TASK ITEM> The entire listing below should be output exactly as it stands.

EXERCISE INPUT>
━━━━━━━━━━━━━━━━━━━━━━━━━━━━━━
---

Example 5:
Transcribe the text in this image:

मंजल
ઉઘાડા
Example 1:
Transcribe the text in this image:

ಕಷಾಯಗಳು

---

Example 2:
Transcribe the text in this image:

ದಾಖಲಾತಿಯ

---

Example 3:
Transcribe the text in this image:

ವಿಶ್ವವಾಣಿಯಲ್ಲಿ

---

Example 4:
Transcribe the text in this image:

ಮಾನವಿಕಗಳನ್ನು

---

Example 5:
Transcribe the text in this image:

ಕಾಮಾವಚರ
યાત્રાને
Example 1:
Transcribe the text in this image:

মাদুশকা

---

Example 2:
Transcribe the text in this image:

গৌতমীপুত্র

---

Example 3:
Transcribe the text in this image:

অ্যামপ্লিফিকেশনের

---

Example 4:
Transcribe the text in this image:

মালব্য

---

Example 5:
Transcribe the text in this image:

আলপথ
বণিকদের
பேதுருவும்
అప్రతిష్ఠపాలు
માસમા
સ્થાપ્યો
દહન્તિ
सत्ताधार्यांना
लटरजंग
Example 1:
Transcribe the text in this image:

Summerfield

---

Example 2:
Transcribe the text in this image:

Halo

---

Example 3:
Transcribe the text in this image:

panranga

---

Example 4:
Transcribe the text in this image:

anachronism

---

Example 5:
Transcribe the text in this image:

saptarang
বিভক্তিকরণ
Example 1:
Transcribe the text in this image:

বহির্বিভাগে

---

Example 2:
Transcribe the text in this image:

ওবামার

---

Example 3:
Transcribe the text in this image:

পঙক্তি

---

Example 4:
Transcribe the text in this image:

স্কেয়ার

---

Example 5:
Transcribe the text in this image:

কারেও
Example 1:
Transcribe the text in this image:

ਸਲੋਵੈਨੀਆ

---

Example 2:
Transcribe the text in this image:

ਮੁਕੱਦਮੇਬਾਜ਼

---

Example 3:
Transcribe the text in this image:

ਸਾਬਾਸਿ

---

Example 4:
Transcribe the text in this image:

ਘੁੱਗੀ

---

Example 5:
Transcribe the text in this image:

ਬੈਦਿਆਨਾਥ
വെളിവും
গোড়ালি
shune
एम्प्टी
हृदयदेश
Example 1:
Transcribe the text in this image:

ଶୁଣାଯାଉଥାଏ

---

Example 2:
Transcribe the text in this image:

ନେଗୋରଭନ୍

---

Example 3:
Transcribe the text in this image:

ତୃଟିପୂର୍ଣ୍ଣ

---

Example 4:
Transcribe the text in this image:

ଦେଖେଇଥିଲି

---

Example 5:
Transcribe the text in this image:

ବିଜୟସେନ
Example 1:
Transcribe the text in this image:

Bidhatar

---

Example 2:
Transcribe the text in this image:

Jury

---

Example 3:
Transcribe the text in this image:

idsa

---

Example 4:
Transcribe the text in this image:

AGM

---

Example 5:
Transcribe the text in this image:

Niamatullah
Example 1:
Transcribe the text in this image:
━━━━━━━━━━━━━━━━━━━━━━━━━━━━━━
RESULT>
---

Example 5:
Transcribe the text in this image:

मंजल
ઉઘાડા
Example 1:
Transcribe the text in this image:

ಕಷಾಯಗಳು

---

Example 2:
Transcribe the text in this image:

ದಾಖಲಾತಿಯ

---

Example 3:
Transcribe the text in this image:

ವಿಶ್ವವಾಣಿಯಲ್ಲಿ

---

Example 4:
Transcribe the text in this image:

ಮಾನವಿಕಗಳನ್ನು

---

Example 5:
Transcribe the text in this image:

ಕಾಮಾವಚರ
યાત્રાને
Example 1:
Transcribe the text in this image:

মাদুশকা

---

Example 2:
Transcribe the text in this image:

গৌতমীপুত্র

---

Example 3:
Transcribe the text in this image:

অ্যামপ্লিফিকেশনের

---

Example 4:
Transcribe the text in this image:

মালব্য

---

Example 5:
Transcribe the text in this image:

আলপথ
বণিকদের
பேதுருவும்
అప్రతిష్ఠపాలు
માસમા
સ્થાપ્યો
દહન્તિ
सत्ताधार्यांना
लटरजंग
Example 1:
Transcribe the text in this image:

Summerfield

---

Example 2:
Transcribe the text in this image:

Halo

---

Example 3:
Transcribe the text in this image:

panranga

---

Example 4:
Transcribe the text in this image:

anachronism

---

Example 5:
Transcribe the text in this image:

saptarang
বিভক্তিকরণ
Example 1:
Transcribe the text in this image:

বহির্বিভাগে

---

Example 2:
Transcribe the text in this image:

ওবামার

---

Example 3:
Transcribe the text in this image:

পঙক্তি

---

Example 4:
Transcribe the text in this image:

স্কেয়ার

---

Example 5:
Transcribe the text in this image:

কারেও
Example 1:
Transcribe the text in this image:

ਸਲੋਵੈਨੀਆ

---

Example 2:
Transcribe the text in this image:

ਮੁਕੱਦਮੇਬਾਜ਼

---

Example 3:
Transcribe the text in this image:

ਸਾਬਾਸਿ

---

Example 4:
Transcribe the text in this image:

ਘੁੱਗੀ

---

Example 5:
Transcribe the text in this image:

ਬੈਦਿਆਨਾਥ
വെളിവും
গোড়ালি
shune
एम्प्टी
हृदयदेश
Example 1:
Transcribe the text in this image:

ଶୁଣାଯାଉଥାଏ

---

Example 2:
Transcribe the text in this image:

ନେଗୋରଭନ୍

---

Example 3:
Transcribe the text in this image:

ତୃଟିପୂର୍ଣ୍ଣ

---

Example 4:
Transcribe the text in this image:

ଦେଖେଇଥିଲି

---

Example 5:
Transcribe the text in this image:

ବିଜୟସେନ
Example 1:
Transcribe the text in this image:

Bidhatar

---

Example 2:
Transcribe the text in this image:

Jury

---

Example 3:
Transcribe the text in this image:

idsa

---

Example 4:
Transcribe the text in this image:

AGM

---

Example 5:
Transcribe the text in this image:

Niamatullah
Example 1:
Transcribe the text in this image:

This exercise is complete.